TheGrill 2017: without great stories, the tech “almost doesn’t matter” said one VR expert

Three virtual reality trailblazers looking to move the technology beyond a niche audience and into the mainstream shared what’ll need to happen in the next decade while speaking at TheWrap’s TheGrill event in Beverly Hills.

In short: great stories or “experiences,” better functionality, improved hardware and a continued evolution in consumer habits will lead to increased adoption of VR.

“We’re really focused on story and character,” Anthony Batt, co-founder of WeVR, told TheWrap’s Matt Pressberg. “If you can’t get interested in that, it almost doesn’t matter in the tech and hardware.”

Looking to make its users forget about the bulky hardware needed to run high-end VR, the Venice, Calif.-based company has aimed to make its experiences as “immersive” as possible. It has tried to accomplish this with content like “TheBlu,” an underwater exploration of a sunken ship that includes giant whales swimming right in front of the viewer.

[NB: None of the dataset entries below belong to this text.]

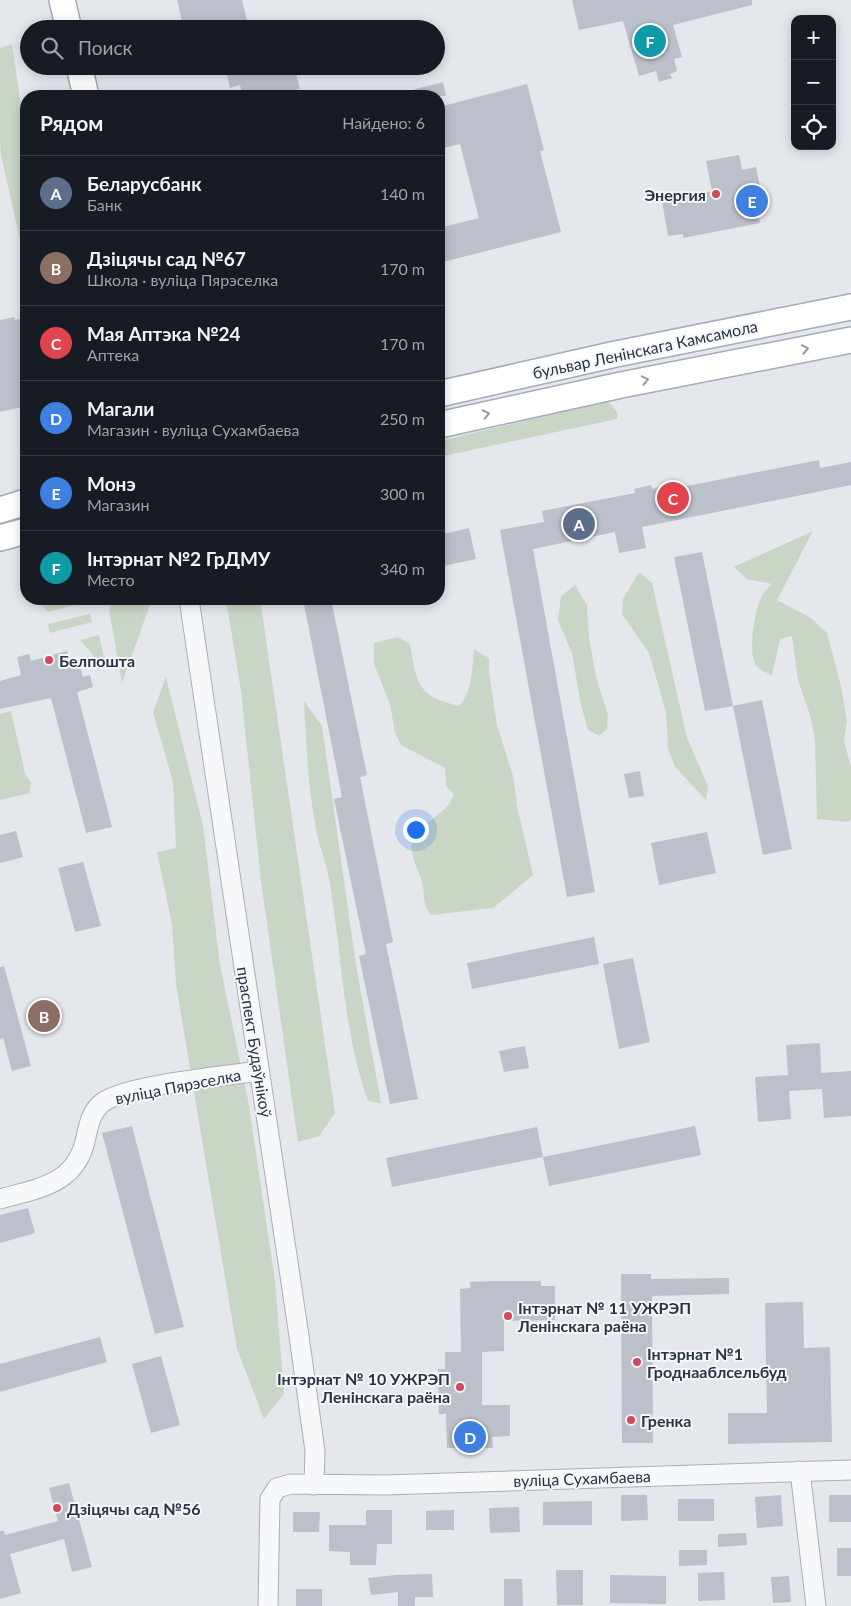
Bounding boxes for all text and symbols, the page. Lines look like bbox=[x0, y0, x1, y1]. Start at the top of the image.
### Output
map controls bbox=[791, 15, 836, 150]
button: + bbox=[791, 15, 836, 60]
search box bbox=[20, 20, 445, 75]
pin: F bbox=[634, 22, 666, 60]
icon: search bbox=[38, 34, 66, 62]
text: Поиск bbox=[78, 36, 132, 59]
button: − bbox=[791, 60, 836, 105]
button: locate bbox=[791, 105, 836, 150]
text: Рядом bbox=[40, 110, 103, 135]
text: Найдено: 6 bbox=[342, 113, 425, 132]
text: Беларусбанк bbox=[87, 172, 201, 195]
pin: E bbox=[736, 182, 768, 220]
text: A bbox=[50, 184, 62, 203]
text: 140 m bbox=[380, 184, 425, 203]
place label: Энергия bbox=[645, 185, 706, 204]
marker: Энергия bbox=[710, 188, 722, 200]
text: Банк bbox=[87, 195, 122, 214]
text: Дзіцячы сад №67 bbox=[87, 247, 246, 270]
text: B bbox=[51, 259, 61, 278]
text: 170 m bbox=[380, 259, 425, 278]
text: Школа · вуліца Пярэселка bbox=[87, 270, 278, 289]
street label: бульвар Ленінскага Камсамола bbox=[531, 316, 759, 382]
text: Мая Аптэка №24 bbox=[87, 322, 241, 345]
text: C bbox=[51, 334, 61, 353]
text: 170 m bbox=[380, 334, 425, 353]
one-way arrow bbox=[800, 344, 809, 355]
text: Аптека bbox=[87, 345, 139, 364]
one-way arrow bbox=[641, 376, 650, 386]
text: Магали bbox=[87, 397, 154, 420]
text: D bbox=[50, 409, 62, 428]
text: 250 m bbox=[380, 409, 425, 428]
one-way arrow bbox=[482, 409, 491, 420]
text: Магазин · вуліца Сухамбаева bbox=[87, 420, 299, 439]
text: Монэ bbox=[87, 472, 136, 495]
pin: C bbox=[657, 479, 689, 517]
text: E bbox=[51, 484, 61, 503]
text: 300 m bbox=[380, 484, 425, 503]
text: Магазин bbox=[87, 495, 149, 514]
pin: A bbox=[563, 505, 595, 543]
text: Інтэрнат №2 ГрДМУ bbox=[87, 547, 270, 570]
text: F bbox=[51, 559, 61, 578]
text: 340 m bbox=[380, 559, 425, 578]
text: Место bbox=[87, 570, 135, 589]
place label: Белпошта bbox=[59, 651, 135, 670]
marker: Белпошта bbox=[43, 654, 55, 666]
your location bbox=[403, 817, 429, 843]
street label: праспект Будаўнікоў bbox=[234, 965, 276, 1119]
pin: B bbox=[28, 997, 60, 1035]
street label: вуліца Пярэселка bbox=[114, 1064, 242, 1108]
place label: Інтэрнат № 11 УЖРЭП Ленінскага раёна bbox=[517, 1298, 691, 1335]
marker: Інтэрнат № 11 УЖРЭП Ленінскага раёна bbox=[502, 1310, 514, 1322]
place label: Інтэрнат №1 Гроднааблсельбуд bbox=[647, 1344, 787, 1381]
marker: Інтэрнат №1 Гроднааблсельбуд bbox=[631, 1356, 643, 1368]
place label: Інтэрнат № 10 УЖРЭП Ленінскага раёна bbox=[277, 1369, 450, 1406]
marker: Інтэрнат № 10 УЖРЭП Ленінскага раёна bbox=[454, 1381, 466, 1393]
place label: Гренка bbox=[641, 1411, 691, 1430]
marker: Гренка bbox=[625, 1414, 637, 1426]
pin: D bbox=[454, 1418, 486, 1456]
street label: вуліца Сухамбаева bbox=[513, 1466, 651, 1490]
place label: Дзіцячы сад №56 bbox=[67, 1499, 201, 1518]
marker: Дзіцячы сад №56 bbox=[51, 1502, 63, 1514]

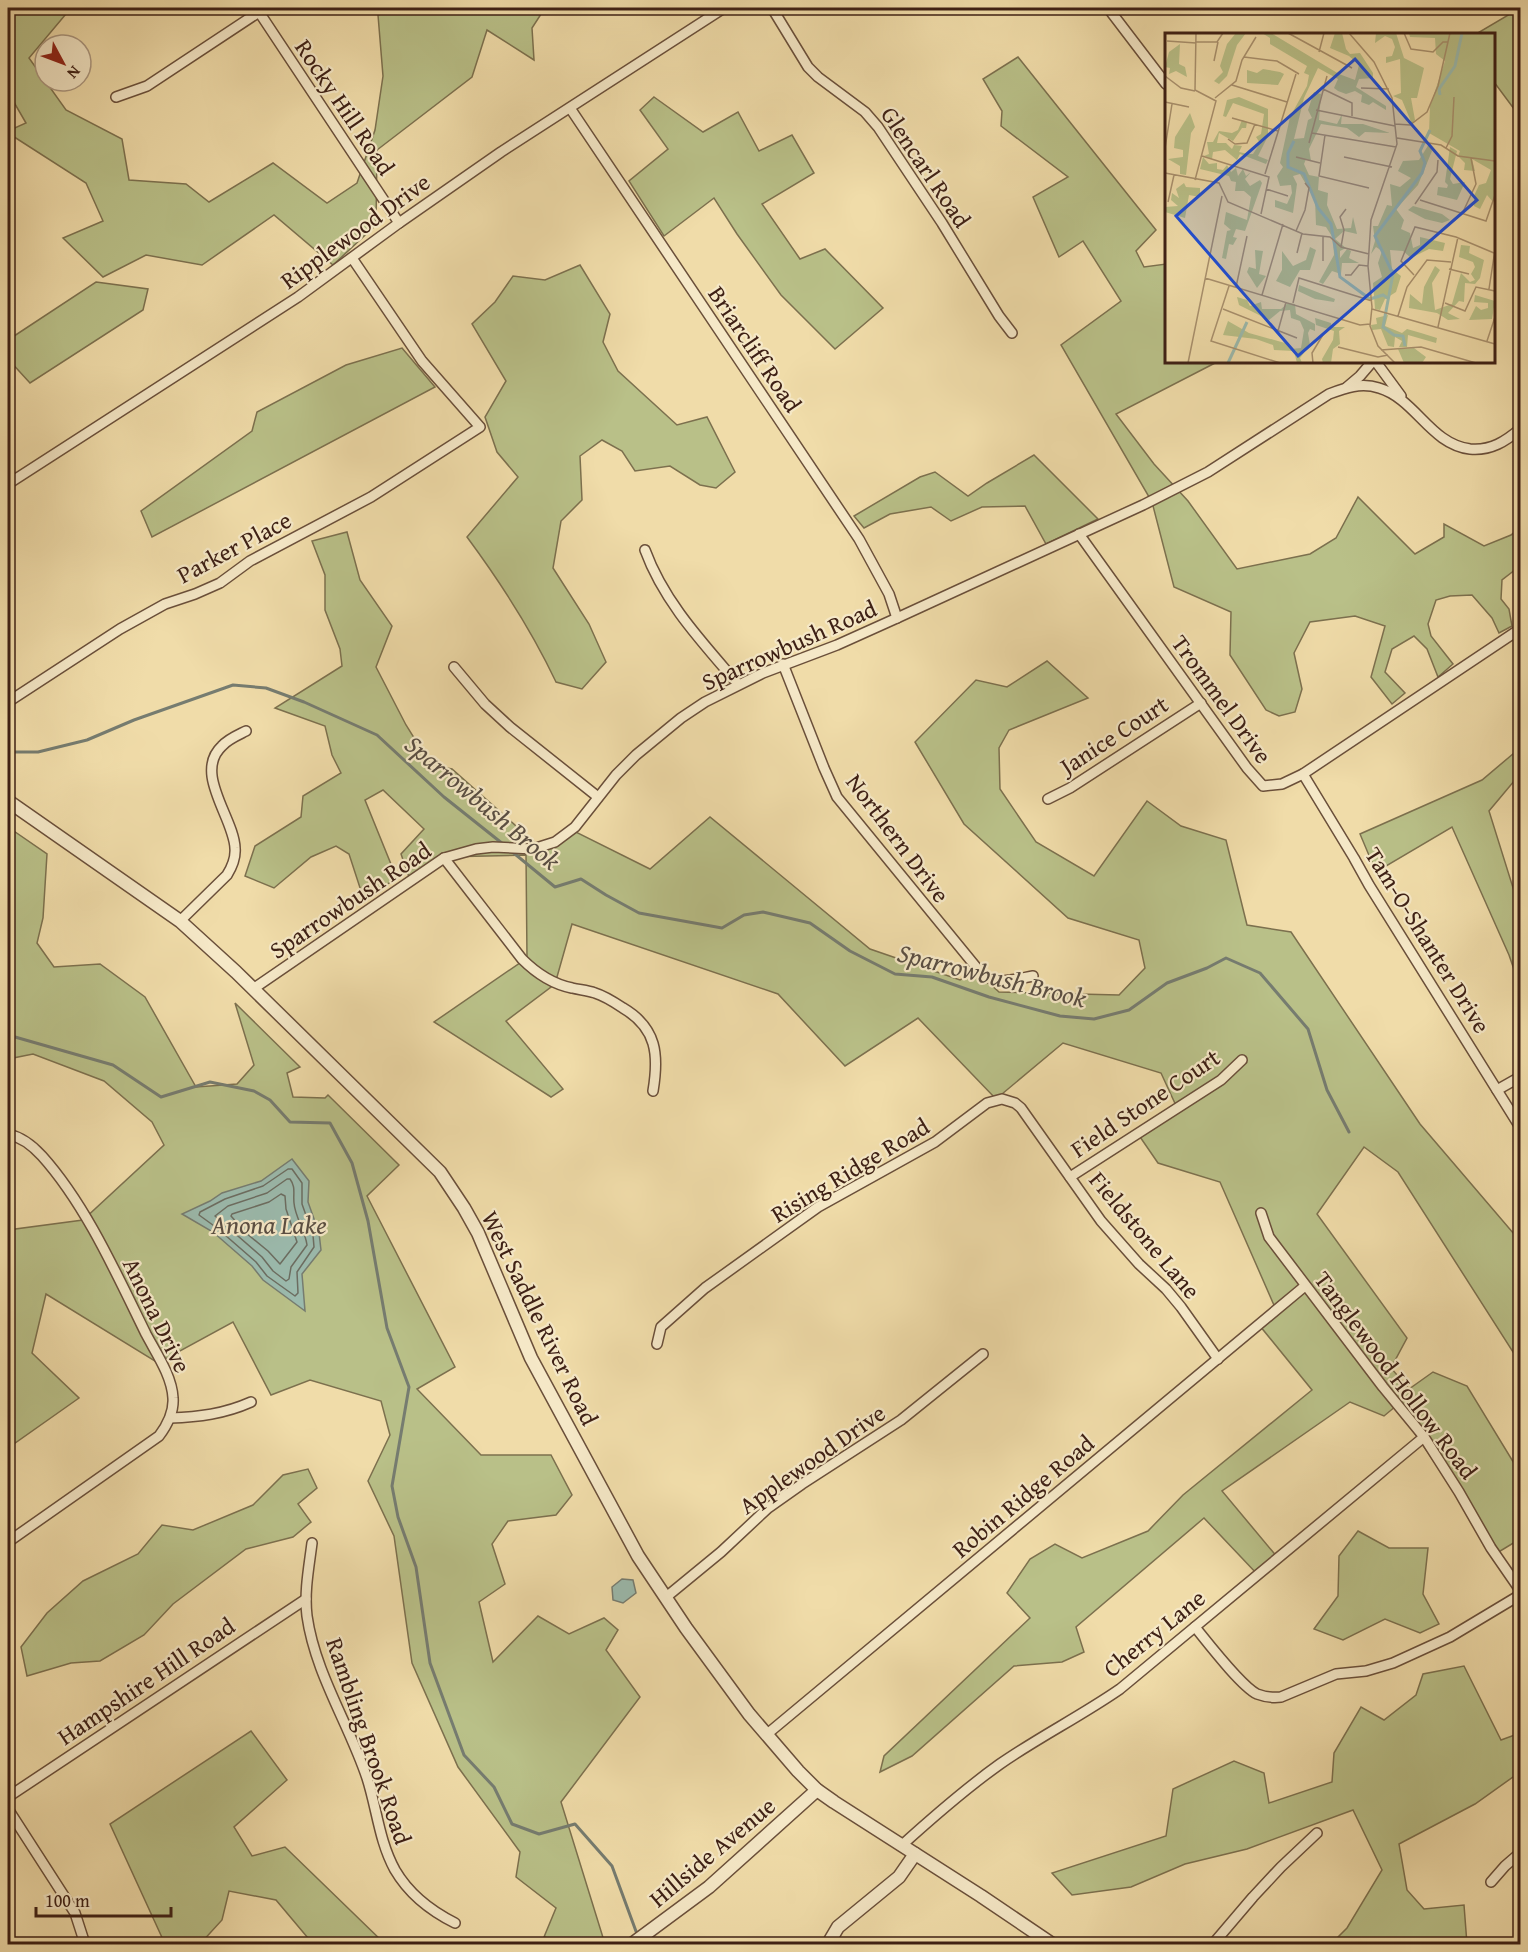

Creating more experiences like “TheBlu,” that are “just plain fun,” as Batt put it, will attract new adopters. At the same time, between Netflix, going to the movies, and watching traditional TV, he felt “people are burnt out on the same.”

John MacInnes, founding partner of VR studio MacInnes Scott, echoed those sentiments. He pointed to his 5-year-old son as a prime example of the changing consumer landscape. “He loves it, and it’s completely natural to him,” said MacInnes.

Paramount Futurist-in-Residence Ted Schilowitz said MacInnes’ son will be “in the sweet spot” for when the maturation of VR hardware and content intersect. Millions like him will look at VR hardware not as a novelty, but as a second-nature device.

“Every 18 months, you have a full turn in technology,” said Schilowitz. “When he’s 10, he’ll be right in the sweet spot. The media that he’ll consume and the device he’ll do it on, will be a very comfortable native device, just like his smartphone now.”

When pressed on the apparent “trough” VR adoption finds itself in now, Schilowitz wasn’t concerned. Instead, he said the current landscape is “hitting a bit of a gestation period,” but that the “next wave of commercialization is already happening.”

The Paramount exec concluded the next five years will likely continue to have a lack of “tentpole” experiences — due to tepid hardware purchases and a growing understanding of what makes good VR content. But Schilowitz expects to see an experience emerge between the current high-end offerings and the coming “tentpole” event that will draw a new generation of VR fans.

“At some point, there will be the viral [experience] that everybody has to go see this thing,” said Schilowitz.